Exercise description:
Quote the text of every entry below word for word, and leave the pictures out of your answer.

Supplied information:
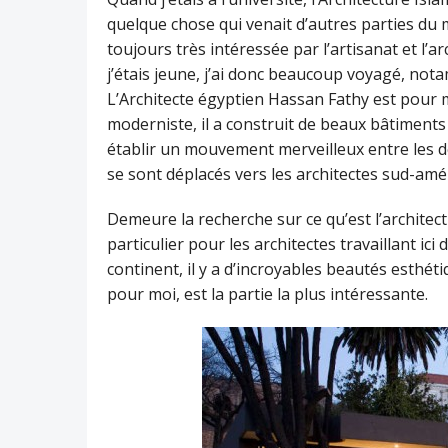
quelque chose qui venait d’autres parties du m
toujours très intéressée par l’artisanat et l’a
j’étais jeune, j’ai donc beaucoup voyagé, nota
L’Architecte égyptien Hassan Fathy est pour 
moderniste, il a construit de beaux bâtiments 
établir un mouvement merveilleux entre les d
se sont déplacés vers les architectes sud-amér
Demeure la recherche sur ce qu’est l’architect
particulier pour les architectes travaillant i
continent, il y a d’incroyables beautés esthé
pour moi, est la partie la plus intéressante.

Solved problem:
quelque chose qui venait d’autres parties du m
toujours très intéressée par l’artisanat et l’a
j’étais jeune, j’ai donc beaucoup voyagé, nota
L’Architecte égyptien Hassan Fathy est pour 
moderniste, il a construit de beaux bâtiments 
établir un mouvement merveilleux entre les d
se sont déplacés vers les architectes sud-amér
Demeure la recherche sur ce qu’est l’architect
particulier pour les architectes travaillant i
continent, il y a d’incroyables beautés esthé
pour moi, est la partie la plus intéressante.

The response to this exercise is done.